The Dirtbags (21-23, 7-8 Big West Conference) are tied with UC Riverside for fourth place in the conference and are in danger of missing the NCAA tournament for the second straight season.

Seven former Dirtbags coached by Weathers, including Longoria and Weaver, currently fill roster positions on MLB squads. Weathers also led the Dirtbags to Big West championships during the 2003 and 2008 seasons.

“Mike has been an outstanding leader of the program and a great representative of the university,” LBSU Athletic Director Vic Cegles said in a press release. “He has recruited and taught numerous major league prospects, but more importantly, he has mentored hundreds of young men to graduation and maturity.

“I consider Mike not only a terrific baseball man, but a life coach who will leave a strong legacy on the campus and in the community. To be sure, we wish him and his wife Charlotte all the best in his retirement years.”

Weathers began his coaching stint with the Dirtbags in 1993 as an assistant before replacing Dave Snow as head coach in 2002. During the last nine years, he has led LBSU to a 309-198 overall record.
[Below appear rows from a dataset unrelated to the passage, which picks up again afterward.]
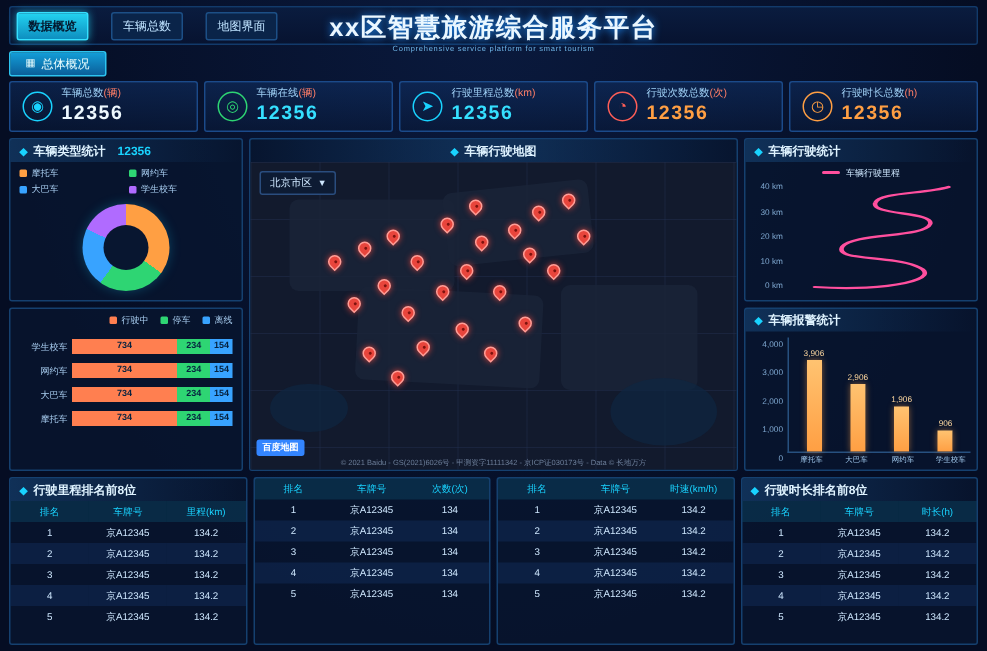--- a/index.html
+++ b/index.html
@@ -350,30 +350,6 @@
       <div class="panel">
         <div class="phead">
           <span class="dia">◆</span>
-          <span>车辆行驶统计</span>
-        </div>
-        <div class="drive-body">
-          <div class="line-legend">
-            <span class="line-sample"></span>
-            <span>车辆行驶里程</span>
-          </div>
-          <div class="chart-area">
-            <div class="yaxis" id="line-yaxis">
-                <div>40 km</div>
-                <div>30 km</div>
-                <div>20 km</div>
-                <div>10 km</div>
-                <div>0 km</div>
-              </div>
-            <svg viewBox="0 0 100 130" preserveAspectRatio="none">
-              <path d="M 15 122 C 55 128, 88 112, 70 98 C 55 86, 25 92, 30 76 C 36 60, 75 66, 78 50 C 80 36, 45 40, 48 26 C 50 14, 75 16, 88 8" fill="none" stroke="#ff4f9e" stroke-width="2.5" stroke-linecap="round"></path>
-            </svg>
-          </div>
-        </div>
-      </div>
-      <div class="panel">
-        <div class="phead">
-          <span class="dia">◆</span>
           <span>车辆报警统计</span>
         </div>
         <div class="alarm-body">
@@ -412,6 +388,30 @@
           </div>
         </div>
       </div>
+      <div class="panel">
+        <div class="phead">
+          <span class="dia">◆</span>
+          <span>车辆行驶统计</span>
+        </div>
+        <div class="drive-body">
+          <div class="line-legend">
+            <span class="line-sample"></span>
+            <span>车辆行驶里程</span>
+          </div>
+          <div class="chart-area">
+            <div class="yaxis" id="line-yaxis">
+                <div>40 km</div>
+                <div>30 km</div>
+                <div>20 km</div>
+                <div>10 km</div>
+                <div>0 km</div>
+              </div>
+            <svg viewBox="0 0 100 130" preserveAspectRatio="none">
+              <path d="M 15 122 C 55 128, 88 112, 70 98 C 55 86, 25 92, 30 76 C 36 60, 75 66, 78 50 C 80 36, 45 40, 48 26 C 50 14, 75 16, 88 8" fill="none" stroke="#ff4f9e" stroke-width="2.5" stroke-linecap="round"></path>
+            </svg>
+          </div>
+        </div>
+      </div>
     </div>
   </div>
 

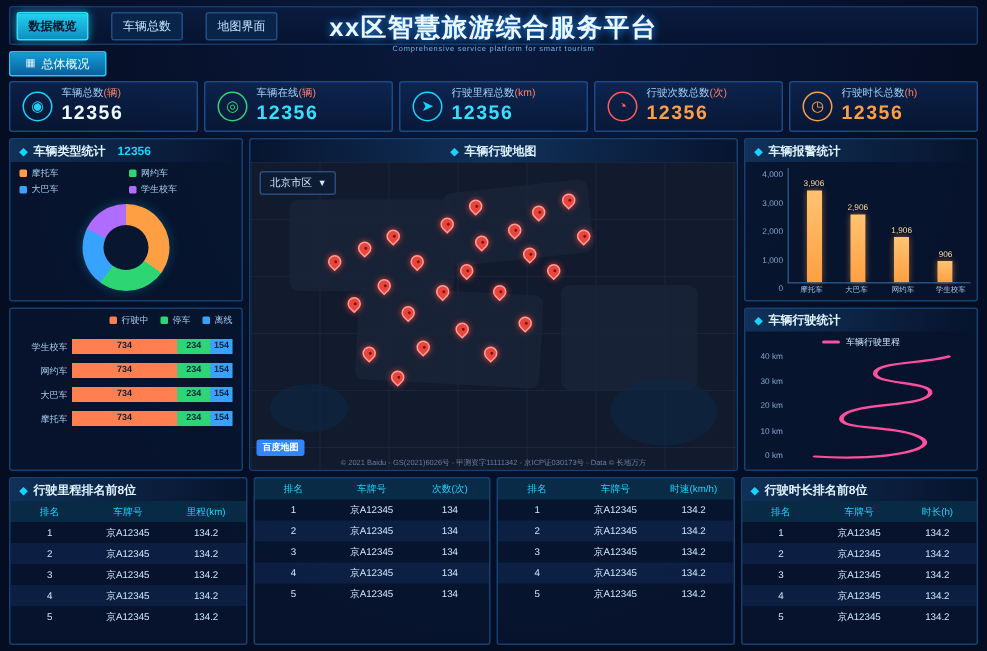--- a/index.html
+++ b/index.html
@@ -459,6 +459,10 @@
       </table>
     </div>
     <div class="panel tpanel">
+      <div class="phead">
+        <span class="dia">◆</span>
+        <span>行驶次数排名前8位</span>
+      </div>
       <table>
         <thead>
             <tr>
Along with coaching at the University of Utah from 1980-81, Weathers was the head coach at Chapman for nine seasons before taking his assistant position at LBSU. His all-time head coaching record sits at 588-484-2.

Weathers credited Snow for setting the foundation for a program that churned out 13 Major Leaguers under his watch.

“There was something really good in place when I took over,” Weathers said. “I just tried to be a caretaker and keep it going and I think we did for the most part.

“Along that way, we taught it the same way. … They did most of it and have taken it from there to become really good players. That’s why they’re big leaguers.”